Here’s a brief history of the dispute. In 2009, Congress dropped funding for a pilot cross-border trucking project based on continued concerns about the safety of Mexican trucks. The Mexican government charged the trucking program ban violated the North American Free-Trade Agreement’s (NAFTA) cross-border trucking commitments. A NAFTA dispute-settlement panel agreed and allowed Mexico to retaliate by placing high tariffs on US goods, including pork.

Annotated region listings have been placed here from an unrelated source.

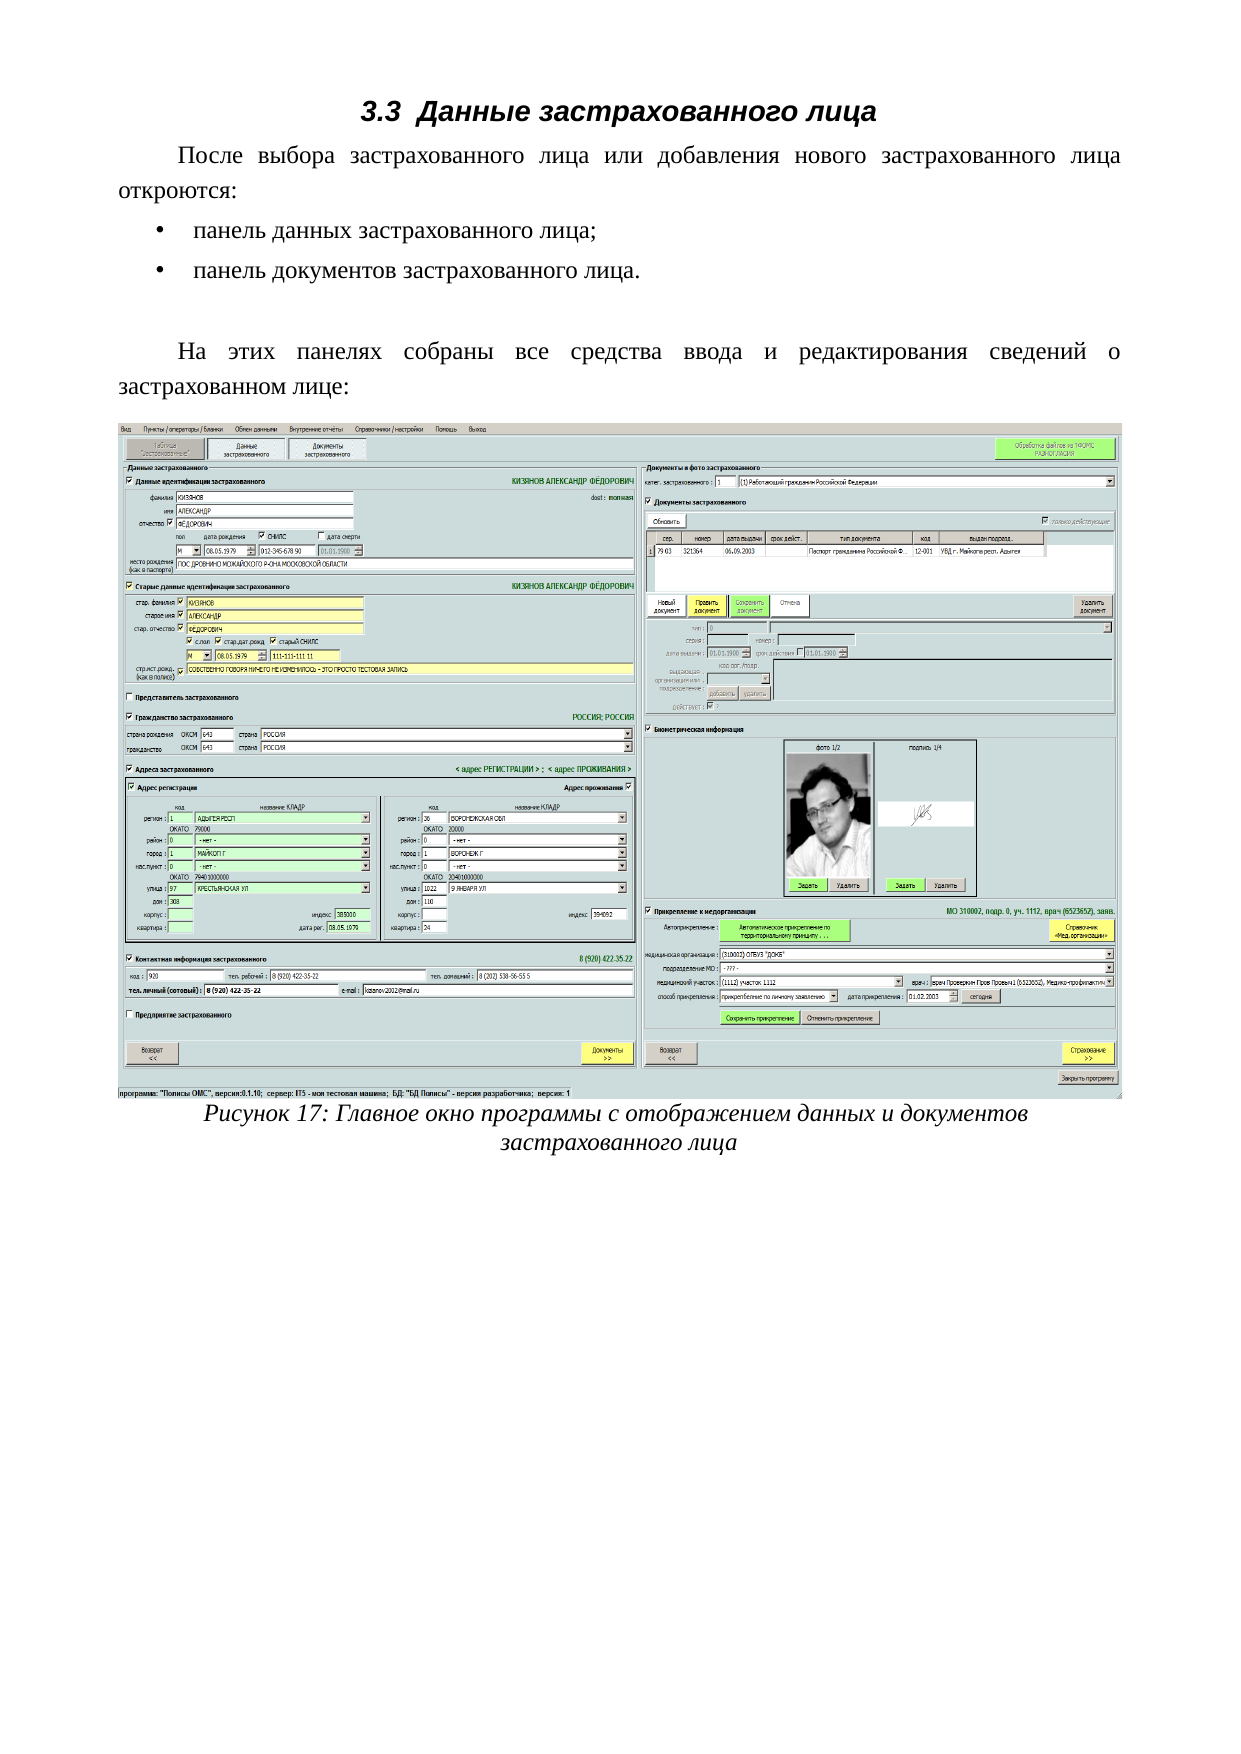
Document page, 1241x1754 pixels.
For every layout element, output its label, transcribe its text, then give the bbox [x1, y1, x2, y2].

subtitle Данные застрахованного лица [118, 94, 1122, 128]
list панель данных застрахованного лица; [156, 215, 1122, 244]
text После выбора застрахованного лица или добавления нового застрахованного лица откроются: [118, 140, 1122, 203]
list панель документов застрахованного лица. [156, 256, 1122, 284]
picture [118, 423, 1123, 1099]
text Рисунок 17: Главное окно программы с отображением данных и документов застрахованного лица [118, 1099, 1122, 1156]
text На этих панелях собраны все средства ввода и редактирования сведений о застрахованном лице: [118, 336, 1122, 400]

News of the breakthrough was praised by the National Pork Producers Council. In August, Mexico slapped a 5% tariff on US bone-in hams and 20% on cooked pork skins in retaliation for the US not complying with the trucking provision of the NAFTA. Mexico is the second-largest market for the US pork industry; in 2010, the US exported $986 million of pork to Mexico. US pork exports to Mexico have increased by 780% since 1993, which is the year before NAFTA started up.

In March 2009, the trucking dispute worsened after Mexico slapped higher tariffs on an estimated $2.4 billion of US goods after the US Congress eliminated funding to renew a pilot program that allowed a limited number of Mexican trucking companies to haul freight beyond a 25-mile US commercial zone.

Although this recent agreement is good news for US pork producers, NPPC cautioned the issue won’t be completely resolved until the US is in full compliance with its NAFTA obligation on trucking. In the meantime, Mexico has agreed to suspend its retaliatory tariffs.

Not all are happy with yesterday’s news. Safety issues still remain with Mexican trucks, NAFTA trucking provision opponents charge. But proponents point out that based on available data, including data collected as part of the pilot program, Mexican trucks must meet US standards and therefore are safe.

“I have no doubt the data generated under the new agreement will show Mexican trucks are safe,” said Sam Carney, NPPC president and a pork producer from Adair, Iowa. “It is imperative that Congress support this agreement. Any attempt to stop or otherwise undermine the agreement will invite Mexico to reinstate retaliatory duties on pork and other products, causing the US to lose exports and jobs.”